Mademoiselle Chanel en hiver

A tous les âges, Mademoiselle Chanel a été une femme passionnante. Celle de 63 ans, présentée en ce moment au Théâtre de Passy, l’est tout particulièrement. Dans une très belle et fluide mise en scène d’Anne Bourgeois, Caroline Silhol compose une Gabrielle Chanel bien loin des images de papiers glacés de l’époque.

Nous voici donc plongés dans le cocon d’un hôtel de luxe suisse, au sortir de la Seconde Guerre mondiale. Exfiltrée de France par Churchill, Coco Chanel est rejointe par le romancier pétainiste et antisémite Paul Morand. Ensemble, ils vont tenter de travailler sur les mémoires de la plus célèbre des couturières. Celle-ci vit, à ce moment précis, une passion amoureuse bien embarrassante avec un officier allemand nazi, Hans-Gunther Von Dincklage, qui finit par la retrouver dans sa luxueuse retraite suisse, sur les bords du lac Léman. Le cœur de Coco, bien sûr, se remet à faire des embardées…
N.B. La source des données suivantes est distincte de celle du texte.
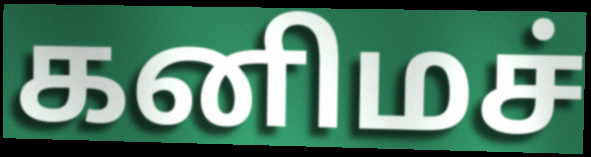
கனிமச்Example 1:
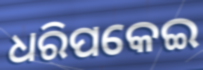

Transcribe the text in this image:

ଧରିପକେଇ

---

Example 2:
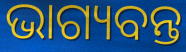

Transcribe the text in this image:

ଭାଗ୍ୟବନ୍ତ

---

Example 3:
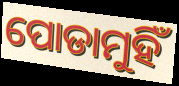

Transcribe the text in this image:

ପୋଡାମୁହିଁ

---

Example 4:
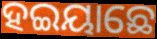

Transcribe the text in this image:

ହଇୟାଛେ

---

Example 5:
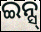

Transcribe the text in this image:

ଇନ୍ସ୍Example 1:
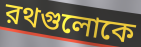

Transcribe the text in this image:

রথগুলোকে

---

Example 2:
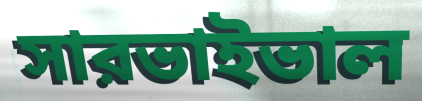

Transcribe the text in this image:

সারভাইভাল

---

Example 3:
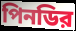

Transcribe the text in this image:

পিনডির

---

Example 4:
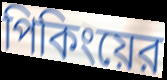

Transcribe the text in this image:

পিকিংয়ের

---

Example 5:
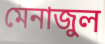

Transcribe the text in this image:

মেনাজুল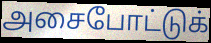
அசைபோட்டுக்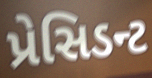
પ્રેસિડન્ટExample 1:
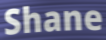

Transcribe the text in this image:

Shane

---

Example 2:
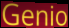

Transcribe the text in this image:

Genio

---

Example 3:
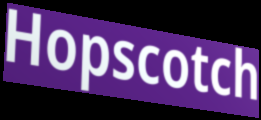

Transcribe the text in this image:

Hopscotch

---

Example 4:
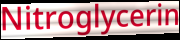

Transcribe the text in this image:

Nitroglycerin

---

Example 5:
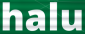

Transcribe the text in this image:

halu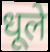
धूले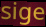
sige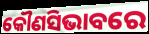
କୌଣସିଭାବରେ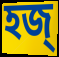
হজ্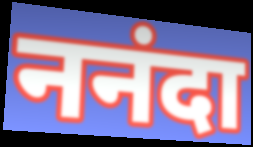
ननंदा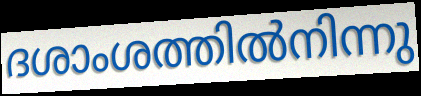
ദശാംശത്തിൽനിന്നുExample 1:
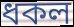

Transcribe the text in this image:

ধকল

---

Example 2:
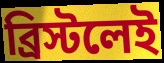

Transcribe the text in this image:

ব্রিস্টলেই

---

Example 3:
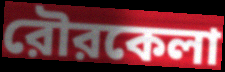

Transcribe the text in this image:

রৌরকেলা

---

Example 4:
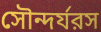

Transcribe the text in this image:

সৌন্দর্যরস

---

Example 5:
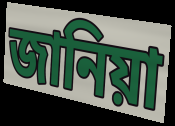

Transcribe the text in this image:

জানিয়া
Dès les premières minutes de la pièce, le spectateur entre de plain-pied dans la vie tourbillonnante de Chanel. Jean Cocteau vient, en effet, de se faire arrêter. Ses amis vont alors tout faire pour le sortir de cette pénible situation. La pièce s’appuie ainsi sur des faits précis de la vie de Chanel et de ses intimes en même temps qu’elle lui tricote aussi toute une dimension romanesque.

Les dialogues sont très rythmés, parfois d’une ironie cinglante mais aussi empreints d’émotion et de poésie. Ils reflètent en effet l’état d’esprit mouvementé de Chanel. Cette dernière, froide et profondément désabusée en apparence, bouillonne littéralement de l’intérieur. Elle est incarnée ici tout en subtilité par la solaire et très glamour Caroline Silhol. Ce n’est pas un personnage évident à composer car le caractère de la célèbre Coco peut se montrer tout aussi détestable que profondément attachant. Tout au long de la pièce, elle offre par ailleurs, au spectateur ravi, tout un défilé de tenues chicissimes qui ont fait sa renommée.

Coco Chanel, un personnage éminemment romanesque

Face à elle, il y a Paul Morand, ancien ambassadeur de Vichy et futur académicien français. Christophe Barbier, le joue avec beaucoup de présence, d’humour et de naturel, dans l’écoute attentive d’avec sa partenaire. L’amitié qui lie ces deux célèbres personnage est ici palpable. Pas de séduction entre eux mais une véritable complicité qui permet à Morand d’être honnête vis-à-vis de Chanel et de lui dire parfois ses quatre vérités.
Christophe Barbier et Caroline Silhol, crédits photo : Laurencine Lot

Christophe Barbier et Caroline Silhol. Crédits photo : Laurencine Lot

Deux autres hommes entourent Coco Chanel : le bel espion nazi (Emmanuel Lemire très juste dans sa façon de montrer sans appuyer les failles de son personnage) et l’affable maître d’hôtel au service, de plus en plus rapproché, de sa cliente (Thomas Espinera, tout en finesse aussi).

L’auteur Thierry Lassalle n’a pas hésité à écrire des personnages peu lisses, en proie à de nombreuses contradictions et finalement pas toujours fréquentables. La mise en scène d’Anne Bourgeois donne habilement à voir et à entendre ce texte riche et vivace, jouant avec les contraintes de l’espace. Un système de décor amovible permet, en effet, aux différents actes de la pièce d’avoir leur propre identité dans le récit et de le faire avancer. Elle contribue aussi à donner plus de liberté de jeu à ses comédiens.

Elégante, sobre et fluide, cette mise en scène est un magnifique écrin pour mettre en valeur la singularité et la force romanesque de cette femme d’exception. Celle qui, elle-même, le clamait haut et fort : « J’ai choisi ce que je voulais être et je le suis. »

Mademoiselle Chanel en hiver

De Thierry Lassalle

Mise en scène de Anne Bourgeois

Avec Caroline Silhol, Christophe Barbier, Emmanuel Lemire, 
Thomas Espinera, Bokal Xie, Lucie Romain

Théâtre de Passy

Du 11 janvier au 2 avril. Du mercredi au samedi à 21h et le dimanche à 16h.